Pasado
mañana se cumplirá un año desde que nos manifestamos para protestar por un
estado de cosas que reclamaba a gritos un cambio profundo en nuestra manera de
organizarnos política y socialmente. Fue tan sólo hace doce meses, aunque uno
tiene la sensación de que ocurrió hace bastante tiempo más, ante la arrolladora
sucesión de acontecimientos que se han venido produciendo desde entonces.
En
la tarde de ayer, la Puerta del Sol se fue ocupando paulatinamente por miles de
ciudadanos y ciudadanas que venían a poner de manifiesto que, lejos de haber
desaparecido, el movimiento 15-M sigue todavía muy presente en sus conciencias.

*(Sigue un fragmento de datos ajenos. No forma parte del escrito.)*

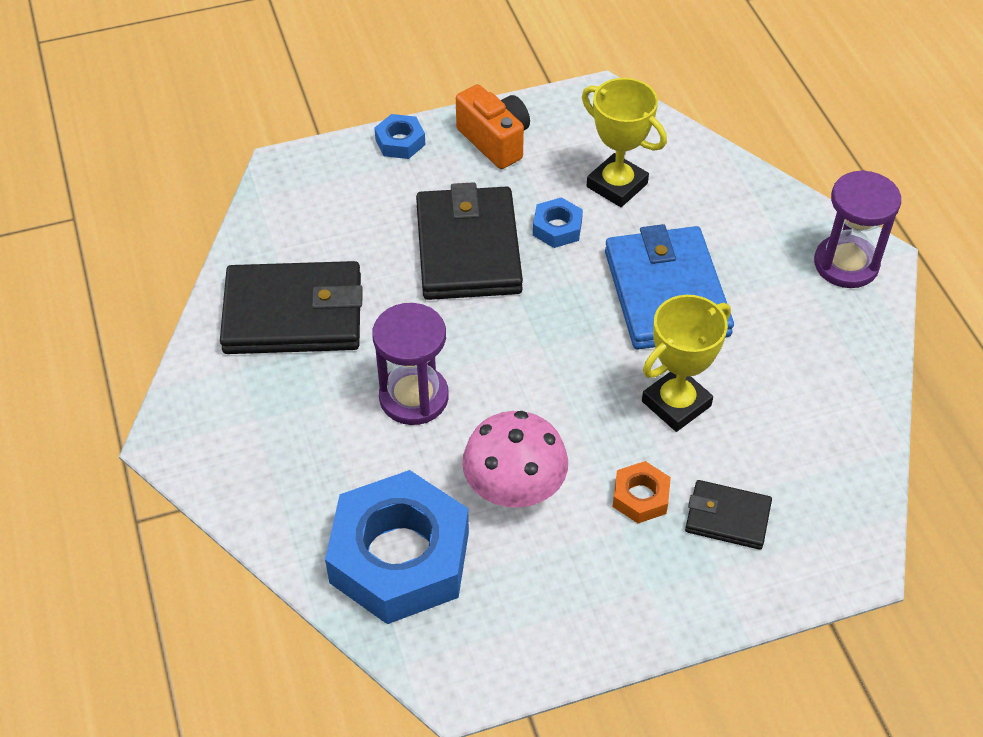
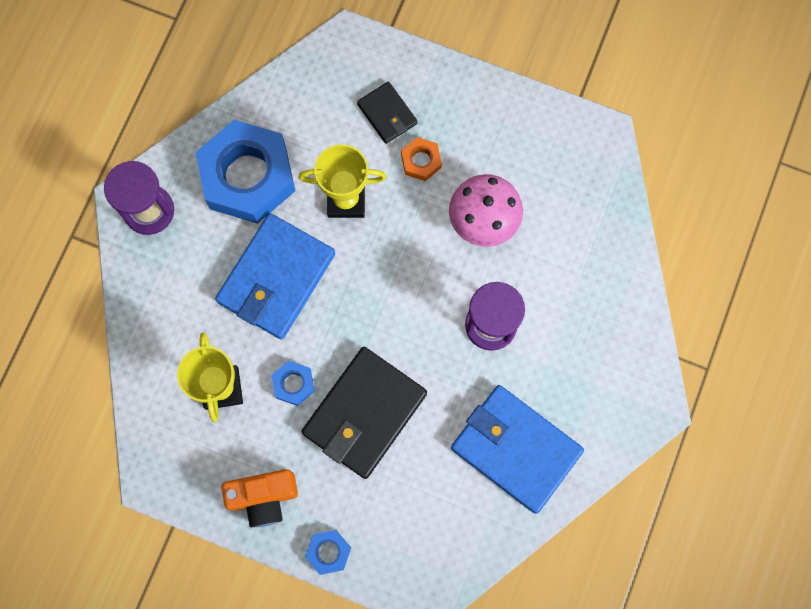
camera: 140 degrees left, 25 degrees up
black wallet [220,261,363,354] -> blue wallet [451,385,584,514]
blue nut [325,470,469,624] -> blue nut moved to [196,120,295,224]
orange camera [456,84,530,169] -> orange camera turned 105 degrees counterclockwise [222,469,298,527]

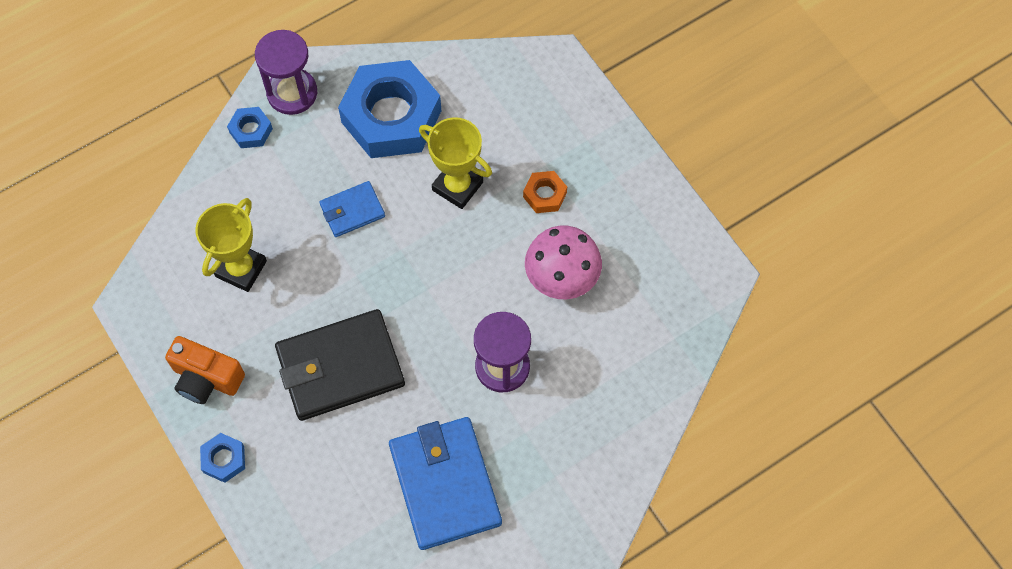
camera: 35 degrees right, 10 degrees down
blue wallet [215,213,335,340] -> blue wallet [319,181,385,237], size x0.52
blue nut [271,361,315,406] -> blue nut moved to [227,107,273,148]
black wallet [357,82,418,144] -> none

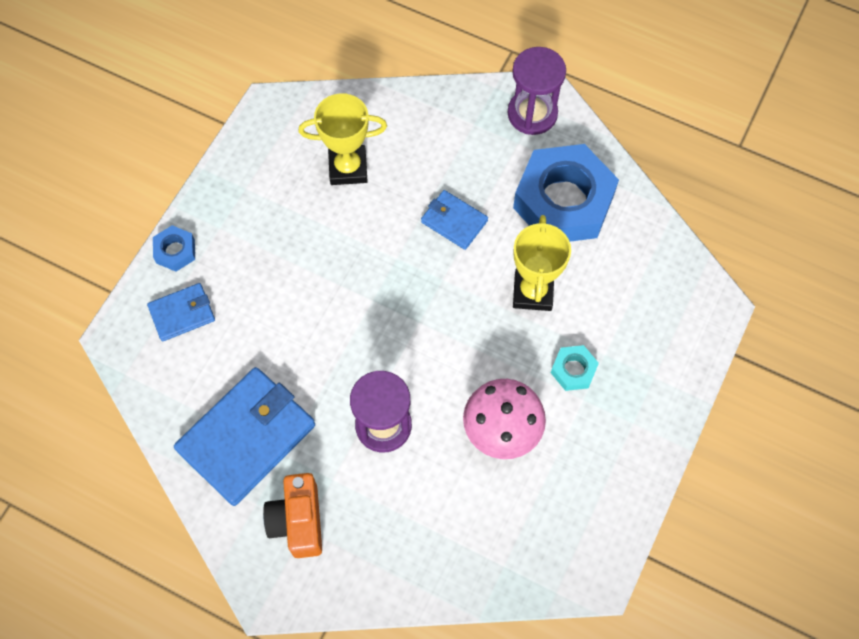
camera: 60 degrees right, 0 degrees up
orange camera [165,336,245,404] -> orange camera moved to [263,473,322,558]
blue nut [227,107,273,148] -> none
black wallet [275,309,405,421] -> none
orange nut [523,171,567,213] -> turquoise nut [551,345,599,391]
none -> blue wallet [147,283,215,341]

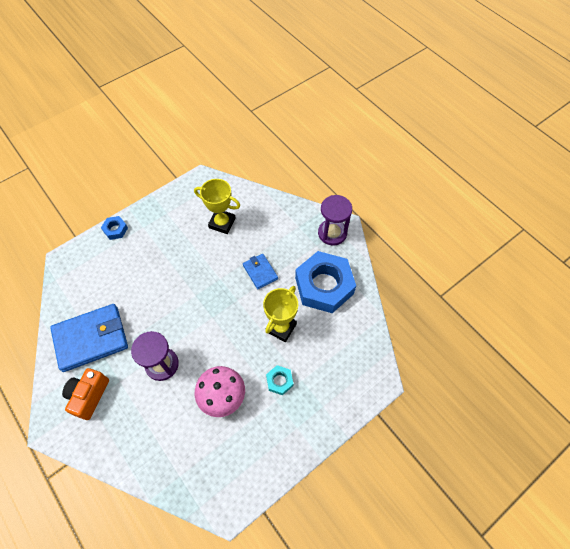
camera: 25 degrees right, 5 degrees down
blue wallet [147,283,215,341] -> none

Quizá, y se trata tan sólo de una apreciación personal, la mayor diferencia con
relación al año pasado ha sido que la multitud de ayer era abrumadoramente
joven.
Prácticamente
ausente la generación perdida de los que nacieron en los años sesenta sin haber
tenido tiempo de conocer el significado de una dictadura, las calles estaban
ocupadas ayer tarde por los más veteranos del lugar, los que todavía mantienen
viva la llama del cambio social, y por unos jóvenes que viven con la
desesperanza del futuro que les espera.
Muchos
podrán pensar que a la mayoría de los que estábamos allí no nos movía otra
razón más que la de reclamar unas monedas con las que poder vivir dignamente. Y
seguramente no les faltará razón, ante la perspectiva para unos de una pensión
de jubilación menguada hasta los límites de la mera subsistencia y la
inexistencia de un salario que les permita soñar a los otros con un proyecto de
vida que merezca la pena.
Eso
era al menos lo que comentaba anoche un contertulio de rancios planteamientos
conservadores, en una cadena de televisión que estaba siguiendo al minuto el
desarrollo de la concentración en la Puerta del Sol. En su opinión, todos esos
jóvenes que ahora protestan, renegarán de su pasado en el momento en que
remontemos la crisis y pasen a ser una pieza más del sistema que ahora ponen en
cuestión. Lo que no dijo el contertulio fue el tiempo que tiene que transcurrir
para que tal cosa ocurra.
Y lo
que tampoco dijo fue que, a diferencia de los jóvenes de mayo del 68 que según
él cambiaron los adoquines por los 4x4 y la casita unifamiliar, las jóvenes
generaciones de hoy no parecen tener un especial interés en dedicar su vida a
conseguir un catálogo de objetos prescindibles, gracias a que han tenido la
oportunidad de comprobar en sus padres que, lejos de hacerles esos cachivaches
mejores personas, les han inoculado el virus de la codicia que, al final, ha
sido la razón que nos ha llevado al lugar en el que nos encontramos ahora.
Los
eslóganes escritos en las pequeñas pancartas que portaban en sus manos los
concentrados de ayer, y los comentarios que se podían escuchar en los
corrillos, no reclamaban una mejora de su situación particular, sino una
transformación en la manera de vivir colectiva cuyo alcance iba más allá de la
mera compensación monetaria individual.
Todavía
es pronto para mirar con perspectiva la profunda transformación en la que
estamos inmersos, pero todo apunta a que el personal está más que harto de una
moral social y personal en la que todo sirve si es para salvarse uno mismo. Los
valores que han venido sustentando desde hace décadas este rampante
individualismo suicida, están evacuándose con rapidez por el sumidero de la
Historia.
No
sé si se puede hablar de una naturaleza humana como si de un programa
preinstalado genéticamente se tratara, que pienso más bien que no, pero si hay
algo que nos diferencia como personas no es otra cosa que la necesidad de valorar
nuestros comportamientos y el de los demás, de acuerdo con el código moral
vigente en cada momento. Y el de ahora, se está diluyendo sin remisión.
El
movimiento 15-M se nos presenta como una ilusionante opción con la que
sustituir los valores en declive, aunque también es cierto que se enfrenta con
el miedo de esa gente capaz de apoyar unas alternativas que nos prometen
seguridad y orden, a cambio de entregarles en bandeja nuestra libertad. Los
resultados electorales de Grecia y Francia lo han puesto de manifiesto.
Ser
radical en este momento de nuestra historia significa renunciar al conformismo
y la pasividad, negar que la realidad que impera sea incuestionable, entender
que cada vez tenemos menos que perder, asumir el riesgo del cambio, transformar
los sueños en proyectos, luchar una vez más por la libertad, la justicia y la
igualdad para decir con la cabeza bien alta que somos seres humanos. El mundo
puede cambiar, pero no va a cambiar solo.